::: Data supplied
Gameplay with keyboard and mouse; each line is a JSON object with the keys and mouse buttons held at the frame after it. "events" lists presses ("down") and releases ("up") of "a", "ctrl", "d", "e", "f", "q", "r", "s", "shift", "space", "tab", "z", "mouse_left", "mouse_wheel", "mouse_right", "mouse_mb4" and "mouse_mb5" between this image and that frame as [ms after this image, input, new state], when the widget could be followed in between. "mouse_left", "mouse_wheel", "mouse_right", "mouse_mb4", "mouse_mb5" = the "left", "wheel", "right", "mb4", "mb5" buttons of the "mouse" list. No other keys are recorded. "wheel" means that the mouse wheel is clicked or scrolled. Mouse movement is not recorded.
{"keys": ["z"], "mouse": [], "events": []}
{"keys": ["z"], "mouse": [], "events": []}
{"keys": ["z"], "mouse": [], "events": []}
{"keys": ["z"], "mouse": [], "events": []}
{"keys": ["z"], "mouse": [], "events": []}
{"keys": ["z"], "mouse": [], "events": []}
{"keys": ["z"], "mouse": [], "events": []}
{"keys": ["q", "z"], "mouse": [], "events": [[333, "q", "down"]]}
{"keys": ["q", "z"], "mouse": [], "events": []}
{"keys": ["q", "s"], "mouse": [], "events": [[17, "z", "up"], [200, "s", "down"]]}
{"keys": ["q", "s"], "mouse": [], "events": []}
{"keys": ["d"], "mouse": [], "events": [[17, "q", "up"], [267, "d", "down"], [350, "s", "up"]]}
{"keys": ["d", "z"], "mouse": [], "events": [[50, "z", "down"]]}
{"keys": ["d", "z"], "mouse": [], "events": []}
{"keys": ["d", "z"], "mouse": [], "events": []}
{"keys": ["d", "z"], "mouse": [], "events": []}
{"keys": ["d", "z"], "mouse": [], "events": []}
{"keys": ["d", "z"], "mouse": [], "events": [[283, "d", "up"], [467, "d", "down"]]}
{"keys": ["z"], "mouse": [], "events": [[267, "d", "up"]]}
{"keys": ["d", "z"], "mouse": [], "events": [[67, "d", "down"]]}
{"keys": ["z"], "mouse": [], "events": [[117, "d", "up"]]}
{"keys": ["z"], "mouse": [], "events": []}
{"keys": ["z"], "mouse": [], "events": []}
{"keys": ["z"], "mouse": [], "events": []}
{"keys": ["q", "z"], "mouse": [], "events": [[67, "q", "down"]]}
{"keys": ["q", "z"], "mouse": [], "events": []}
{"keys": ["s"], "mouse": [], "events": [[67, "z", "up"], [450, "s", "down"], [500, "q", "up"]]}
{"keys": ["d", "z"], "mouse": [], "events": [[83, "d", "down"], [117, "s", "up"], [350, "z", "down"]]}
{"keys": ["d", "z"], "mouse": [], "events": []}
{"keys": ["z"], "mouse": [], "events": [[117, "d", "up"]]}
::::::
# What the task asks:
Write the records out again so that each one matches the original exactly.

# Task solution:
Gameplay with keyboard and mouse; each line is a JSON object with the keys and mouse buttons held at the frame after it. "events" lists presses ("down") and releases ("up") of "a", "ctrl", "d", "e", "f", "q", "r", "s", "shift", "space", "tab", "z", "mouse_left", "mouse_wheel", "mouse_right", "mouse_mb4" and "mouse_mb5" between this image and that frame as [ms after this image, input, new state], when the widget could be followed in between. "mouse_left", "mouse_wheel", "mouse_right", "mouse_mb4", "mouse_mb5" = the "left", "wheel", "right", "mb4", "mb5" buttons of the "mouse" list. No other keys are recorded. "wheel" means that the mouse wheel is clicked or scrolled. Mouse movement is not recorded.
{"keys": ["z"], "mouse": [], "events": []}
{"keys": ["z"], "mouse": [], "events": []}
{"keys": ["z"], "mouse": [], "events": []}
{"keys": ["z"], "mouse": [], "events": []}
{"keys": ["z"], "mouse": [], "events": []}
{"keys": ["z"], "mouse": [], "events": []}
{"keys": ["z"], "mouse": [], "events": []}
{"keys": ["q", "z"], "mouse": [], "events": [[333, "q", "down"]]}
{"keys": ["q", "z"], "mouse": [], "events": []}
{"keys": ["q", "s"], "mouse": [], "events": [[17, "z", "up"], [200, "s", "down"]]}
{"keys": ["q", "s"], "mouse": [], "events": []}
{"keys": ["d"], "mouse": [], "events": [[17, "q", "up"], [267, "d", "down"], [350, "s", "up"]]}
{"keys": ["d", "z"], "mouse": [], "events": [[50, "z", "down"]]}
{"keys": ["d", "z"], "mouse": [], "events": []}
{"keys": ["d", "z"], "mouse": [], "events": []}
{"keys": ["d", "z"], "mouse": [], "events": []}
{"keys": ["d", "z"], "mouse": [], "events": []}
{"keys": ["d", "z"], "mouse": [], "events": [[283, "d", "up"], [467, "d", "down"]]}
{"keys": ["z"], "mouse": [], "events": [[267, "d", "up"]]}
{"keys": ["d", "z"], "mouse": [], "events": [[67, "d", "down"]]}
{"keys": ["z"], "mouse": [], "events": [[117, "d", "up"]]}
{"keys": ["z"], "mouse": [], "events": []}
{"keys": ["z"], "mouse": [], "events": []}
{"keys": ["z"], "mouse": [], "events": []}
{"keys": ["q", "z"], "mouse": [], "events": [[67, "q", "down"]]}
{"keys": ["q", "z"], "mouse": [], "events": []}
{"keys": ["s"], "mouse": [], "events": [[67, "z", "up"], [450, "s", "down"], [500, "q", "up"]]}
{"keys": ["d", "z"], "mouse": [], "events": [[83, "d", "down"], [117, "s", "up"], [350, "z", "down"]]}
{"keys": ["d", "z"], "mouse": [], "events": []}
{"keys": ["z"], "mouse": [], "events": [[117, "d", "up"]]}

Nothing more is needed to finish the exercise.